Sunday, December 09, 2007

Why Vince is my Darling

On Monday morning I awoke to the dulcet tones of our acting leader on 5Live's "Wake up to Money". Vince was putting forward an eminently sensible proposal that rather than mortgage companies repossessing houses, they should look at a shared ownership option. Michael Coogan from the Council of Mortgage lenders tended to disagree. However, later this week, my own Managing Director, Clive Briault, warned that up to 1.4 million householders, with fixed rate mortgages that expired next year, could find themselves in difficulties.

Last year the FSA published the Baseline Survey an ambitious survey that measured the financial capability of the UK population.

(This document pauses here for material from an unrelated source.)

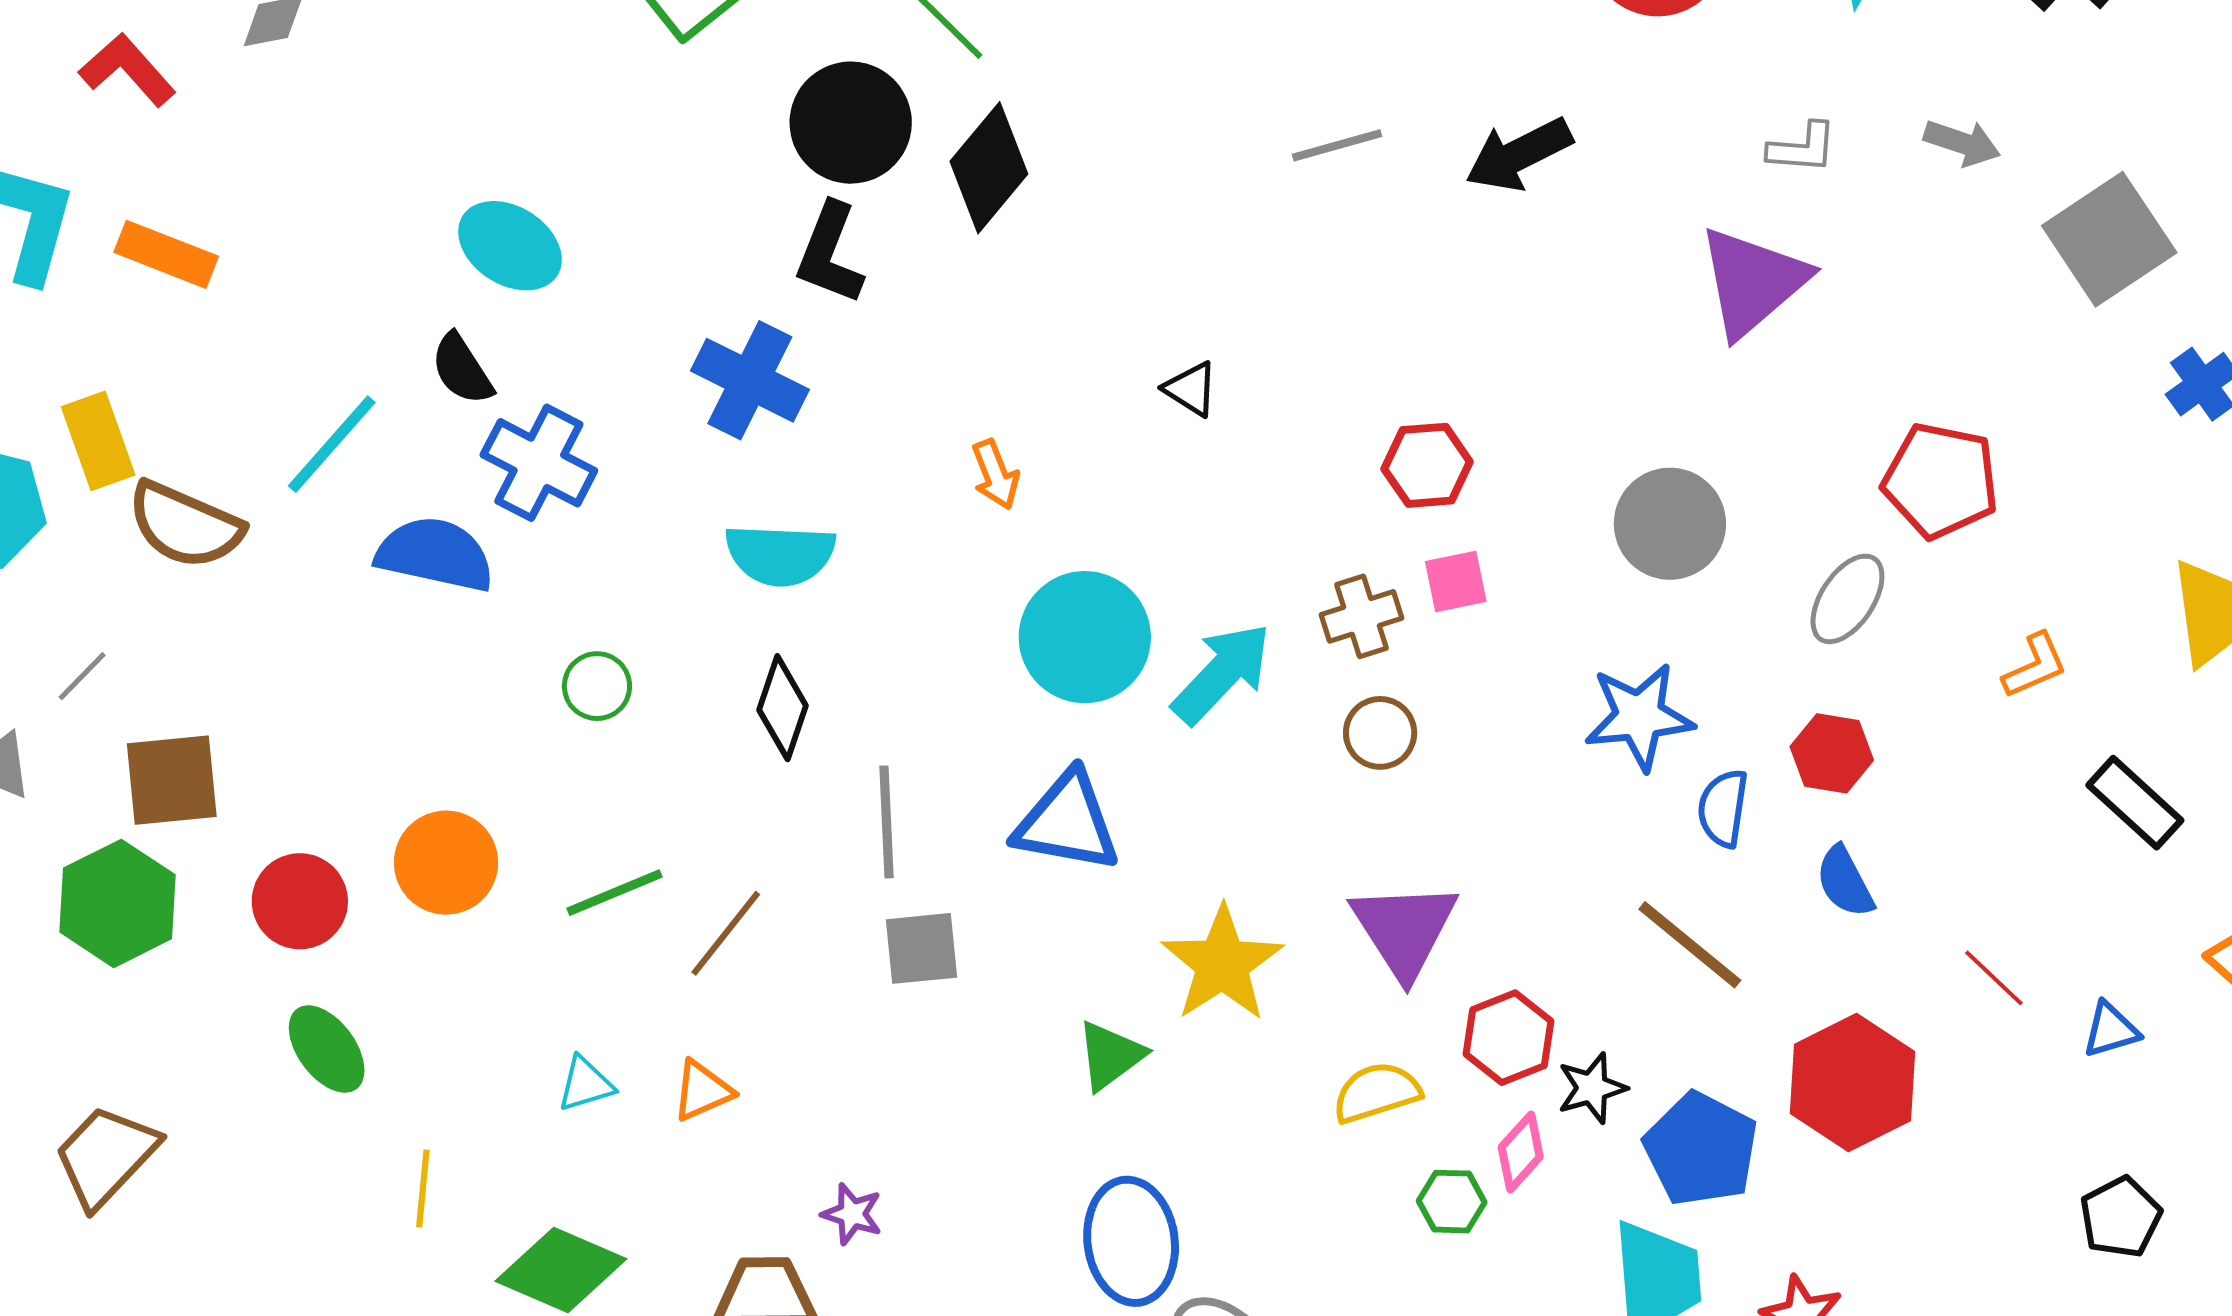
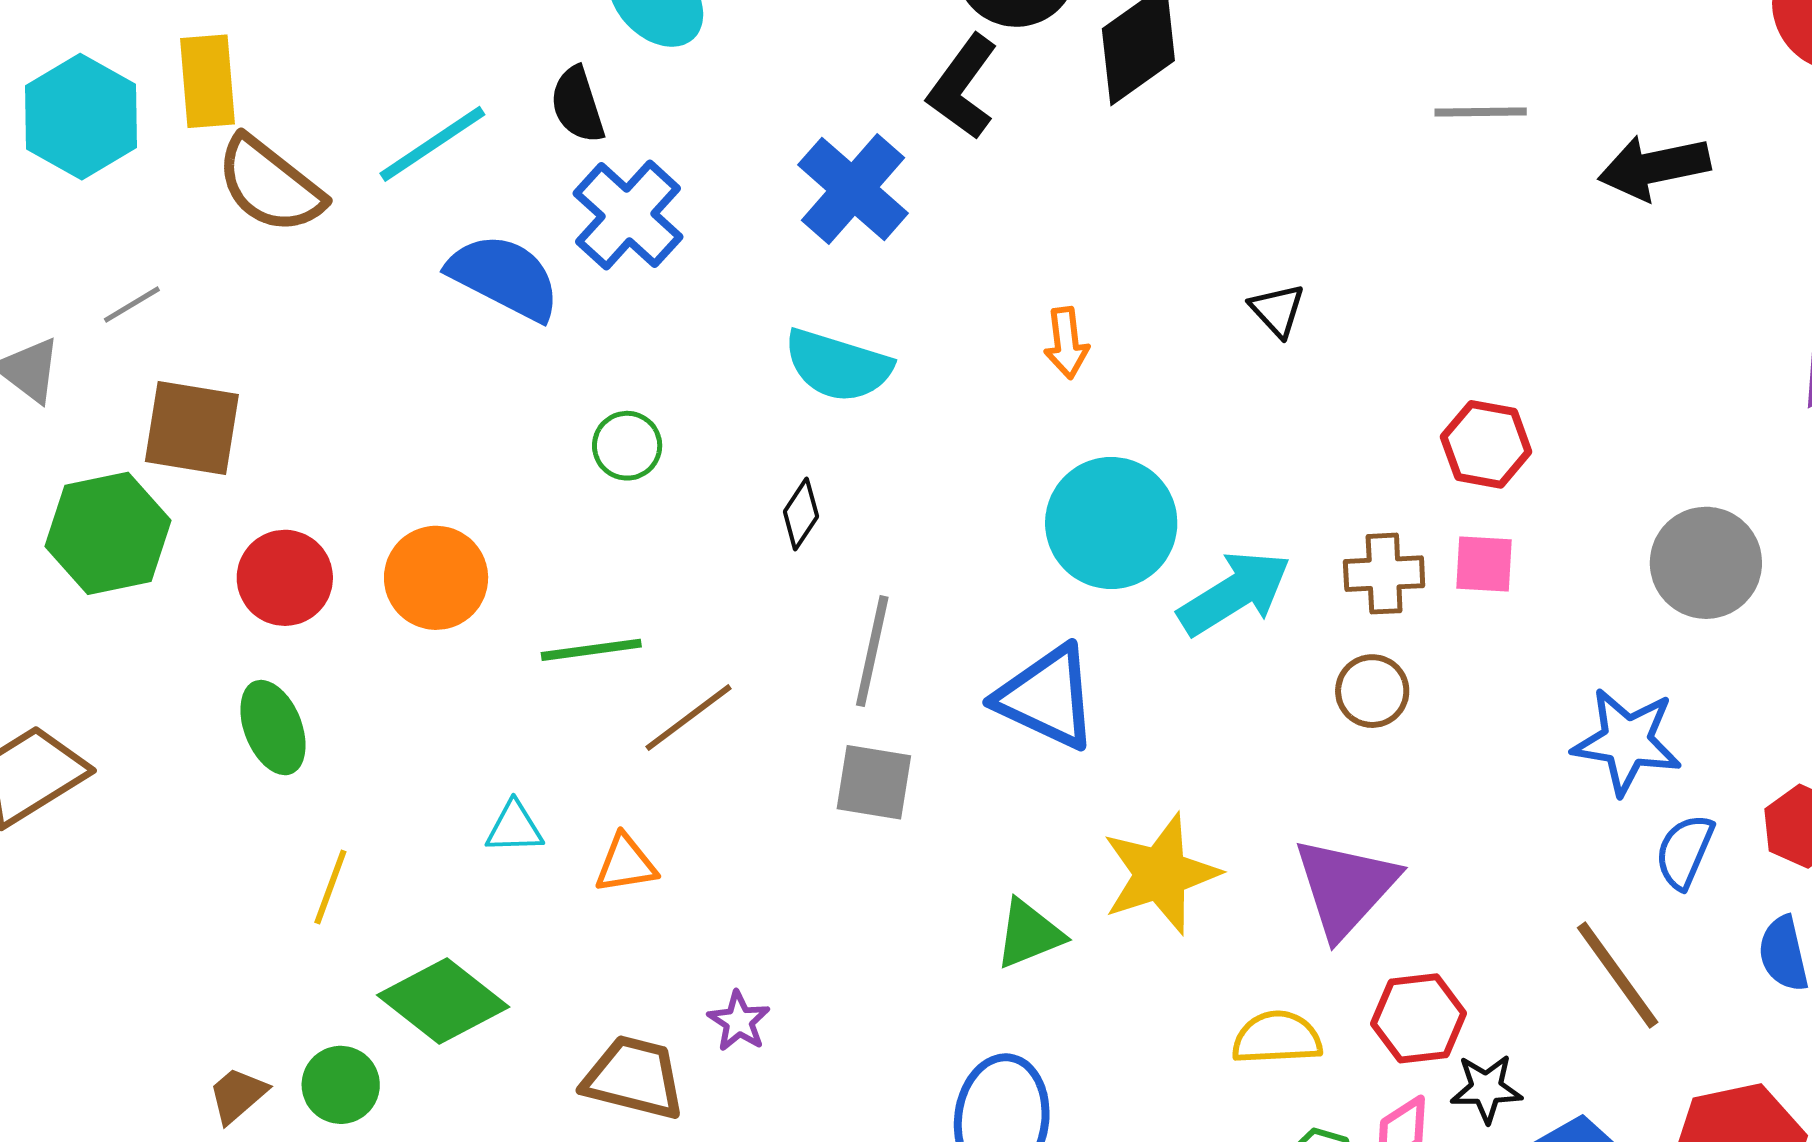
black diamond: (782, 708) -> (801, 514), size x0.7

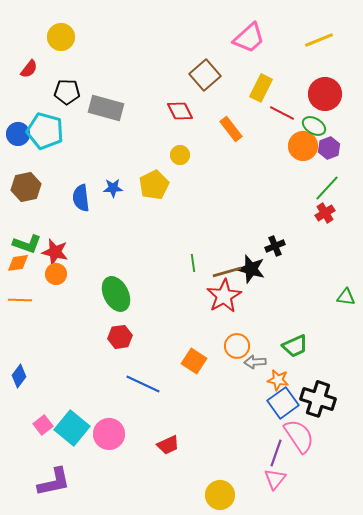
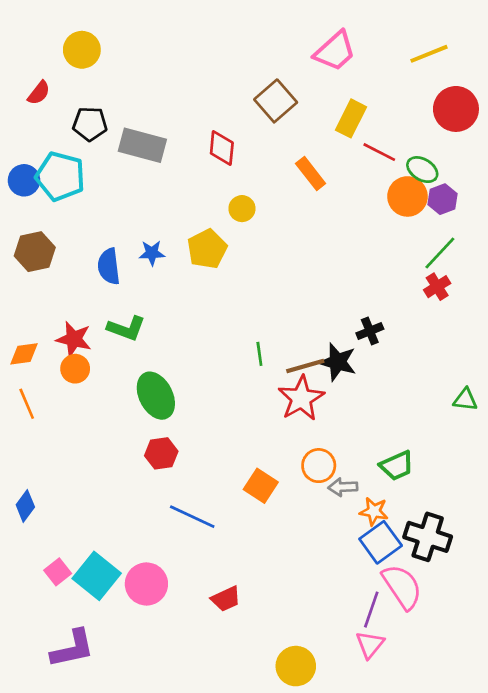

It found that although only a small proportion of the
population is experiencing problems with debt, they are often very severely affected. In addition, a further two million households (or around three million people) are exposed to potential difficulty in the event of deterioration in economic conditions, since they are constantly struggling to keep up with their commitments.

A combination of the credit crunch and fixed rate mortgages expiring is going to mean misery for many of our fellow citizens. It seems to me that if you had a choice between Darling, Osborne and man is head and shoulders above the rest. Darling seems scared and Osborne is scary. The people of this country need to be confident that whoever is responsible for the economic wellbeing of this country they know what they are doing, that they put the nation's interests before their own party political interests and that they will not be swayed by the need to keep the powerful financial services industry sweet.

Vince has always been ahead of the game in anticipating the problems, he has made tackling debt a particularly important issue, so when we met him on Monday I asked him whether he thought the problems we were facing were systemic. He did and he criticised Gordon Brown for not having had the bottle to face up to the banks - who he said operated rather like casinos - and implement the recommendations of the Cruikshank Report in 2000.

And Andrew Marr this morning acknowledged Vince's prowess as an economist, someone whose intelligent contribution to the debate on Northern Rock, the potential economic squeeze and the problem of tackling debt in this country, should not be underestimated.

On a personal note I was also delighted to hear Vince picking up the issue of the failure in the duty of care of this government in relation to our armed forces, and calling for the honouring of the military covenant.

Good for you Vince, you are making the running and some. Let's hope whoever takes over from you next week they will be able to pick up your baton and continue the fight.

So, Darling, watch out, there is a far more competent shadow chancellor waiting in the wings, and George ain't!